In the last day of August, her first words echoed in the still room. I listened with undivided attention. I chuckled from time to time. I laughed to some remarks, but then will always drop my convex lips with a frown. I stared with a puzzling gaze.

In the last day of August, her words of retrospection continued, spread even wider than the physical dimension... permeated even my own physical dimension. Like jelly, shaking to the point it'll pour out its juices, poppy or wildly, in bitter-sweetness.

That's what truth is also like; it will find its way to the light, will not be bound forever. What is hiding in the darkness will not last long on holding its lingering power.
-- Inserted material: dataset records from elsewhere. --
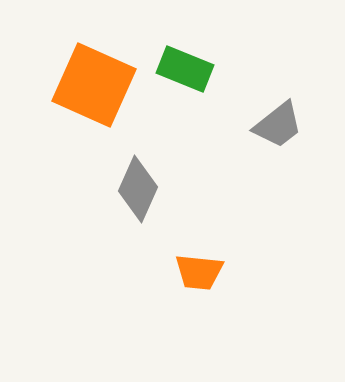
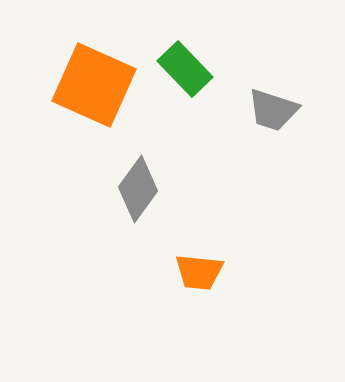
green rectangle: rotated 24 degrees clockwise
gray trapezoid: moved 5 px left, 15 px up; rotated 56 degrees clockwise
gray diamond: rotated 12 degrees clockwise
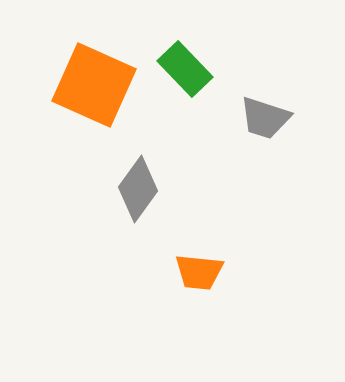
gray trapezoid: moved 8 px left, 8 px down
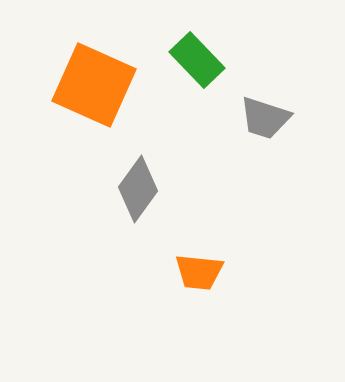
green rectangle: moved 12 px right, 9 px up
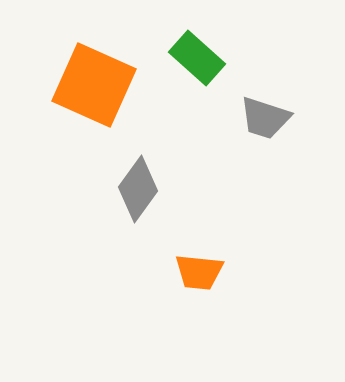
green rectangle: moved 2 px up; rotated 4 degrees counterclockwise
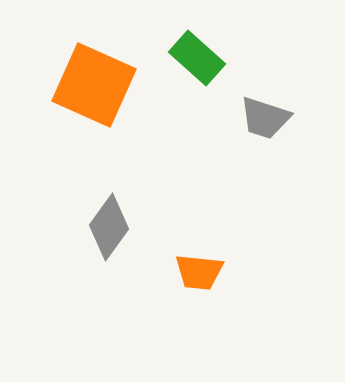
gray diamond: moved 29 px left, 38 px down
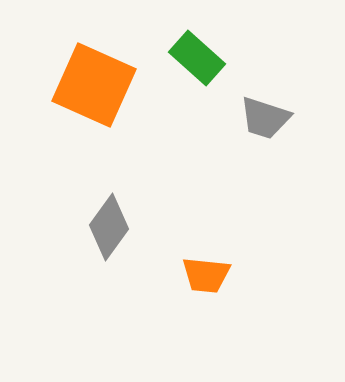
orange trapezoid: moved 7 px right, 3 px down
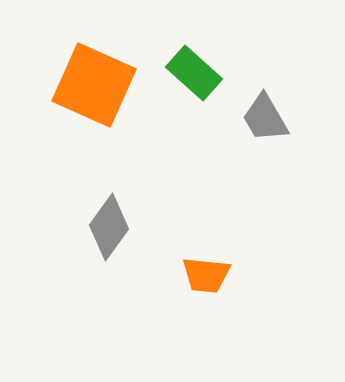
green rectangle: moved 3 px left, 15 px down
gray trapezoid: rotated 42 degrees clockwise
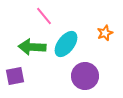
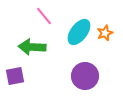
cyan ellipse: moved 13 px right, 12 px up
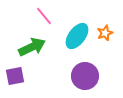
cyan ellipse: moved 2 px left, 4 px down
green arrow: rotated 152 degrees clockwise
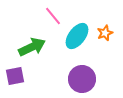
pink line: moved 9 px right
purple circle: moved 3 px left, 3 px down
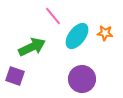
orange star: rotated 28 degrees clockwise
purple square: rotated 30 degrees clockwise
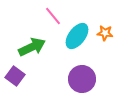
purple square: rotated 18 degrees clockwise
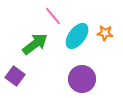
green arrow: moved 3 px right, 3 px up; rotated 12 degrees counterclockwise
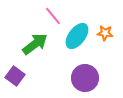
purple circle: moved 3 px right, 1 px up
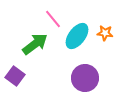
pink line: moved 3 px down
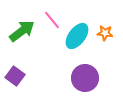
pink line: moved 1 px left, 1 px down
green arrow: moved 13 px left, 13 px up
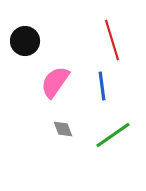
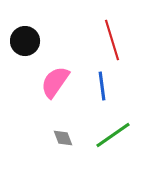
gray diamond: moved 9 px down
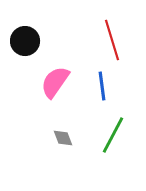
green line: rotated 27 degrees counterclockwise
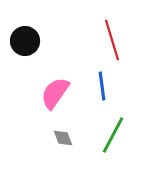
pink semicircle: moved 11 px down
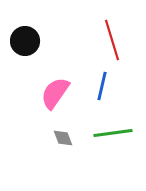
blue line: rotated 20 degrees clockwise
green line: moved 2 px up; rotated 54 degrees clockwise
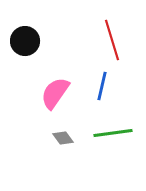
gray diamond: rotated 15 degrees counterclockwise
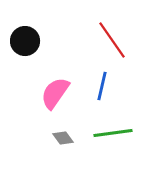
red line: rotated 18 degrees counterclockwise
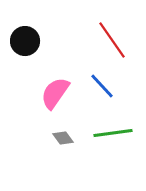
blue line: rotated 56 degrees counterclockwise
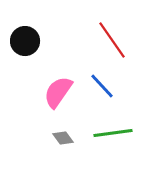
pink semicircle: moved 3 px right, 1 px up
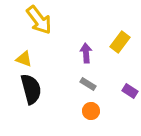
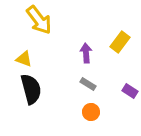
orange circle: moved 1 px down
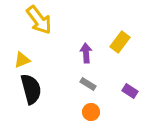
yellow triangle: moved 2 px left, 1 px down; rotated 42 degrees counterclockwise
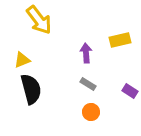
yellow rectangle: moved 2 px up; rotated 40 degrees clockwise
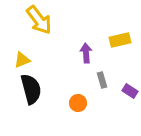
gray rectangle: moved 14 px right, 4 px up; rotated 42 degrees clockwise
orange circle: moved 13 px left, 9 px up
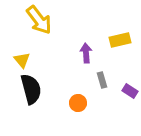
yellow triangle: rotated 48 degrees counterclockwise
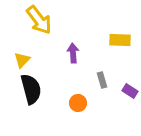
yellow rectangle: rotated 15 degrees clockwise
purple arrow: moved 13 px left
yellow triangle: rotated 24 degrees clockwise
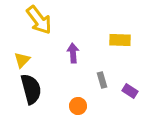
orange circle: moved 3 px down
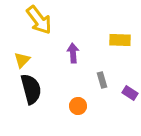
purple rectangle: moved 2 px down
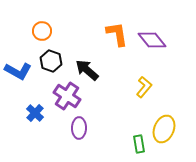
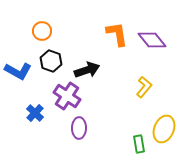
black arrow: rotated 120 degrees clockwise
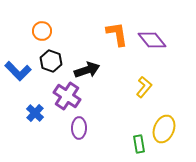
blue L-shape: rotated 16 degrees clockwise
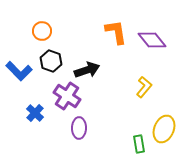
orange L-shape: moved 1 px left, 2 px up
blue L-shape: moved 1 px right
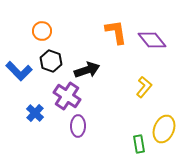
purple ellipse: moved 1 px left, 2 px up
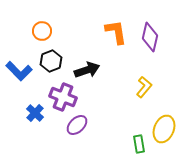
purple diamond: moved 2 px left, 3 px up; rotated 52 degrees clockwise
black hexagon: rotated 20 degrees clockwise
purple cross: moved 4 px left, 1 px down; rotated 12 degrees counterclockwise
purple ellipse: moved 1 px left, 1 px up; rotated 45 degrees clockwise
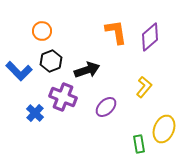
purple diamond: rotated 36 degrees clockwise
purple ellipse: moved 29 px right, 18 px up
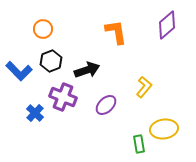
orange circle: moved 1 px right, 2 px up
purple diamond: moved 17 px right, 12 px up
purple ellipse: moved 2 px up
yellow ellipse: rotated 60 degrees clockwise
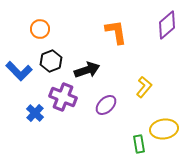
orange circle: moved 3 px left
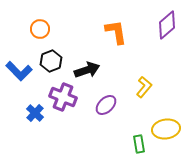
yellow ellipse: moved 2 px right
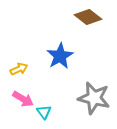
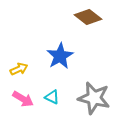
cyan triangle: moved 8 px right, 15 px up; rotated 28 degrees counterclockwise
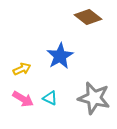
yellow arrow: moved 3 px right
cyan triangle: moved 2 px left, 1 px down
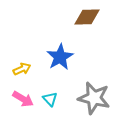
brown diamond: moved 1 px left; rotated 40 degrees counterclockwise
blue star: moved 1 px down
cyan triangle: moved 1 px down; rotated 21 degrees clockwise
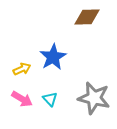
blue star: moved 7 px left
pink arrow: moved 1 px left
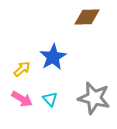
yellow arrow: rotated 18 degrees counterclockwise
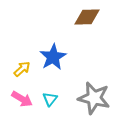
cyan triangle: rotated 21 degrees clockwise
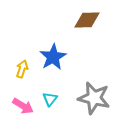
brown diamond: moved 3 px down
yellow arrow: rotated 30 degrees counterclockwise
pink arrow: moved 1 px right, 7 px down
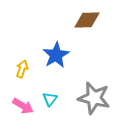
blue star: moved 3 px right, 2 px up
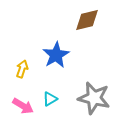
brown diamond: rotated 12 degrees counterclockwise
cyan triangle: rotated 21 degrees clockwise
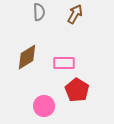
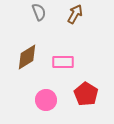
gray semicircle: rotated 18 degrees counterclockwise
pink rectangle: moved 1 px left, 1 px up
red pentagon: moved 9 px right, 4 px down
pink circle: moved 2 px right, 6 px up
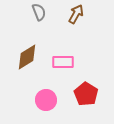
brown arrow: moved 1 px right
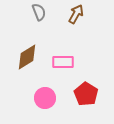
pink circle: moved 1 px left, 2 px up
And, on the last day of August, a part of the truth is what she had told me. And I was a jelly. Though, the feeling of such doesn't belong to me. Emotions exhausting throughout her mouth-pipe with different shades of red in her face and bloody-shot eyes, those emotional data were sent to me, that it also became like mine.

In the last day of August, she regarded me along with her when everything was beginning to be dire. When we rolled out the dice, not meaning to cast unfortunate, has no choice but to depend on snake-eyes.

Despite the unfortunate and the discomfort passed onto my small shoulders, she relied on me solemnly that I've never felt so honored to oblige to it in all of my days... until in this last day of August.

In this last day of August, thought provoked me to levitate these down into a form of pen and papyrus.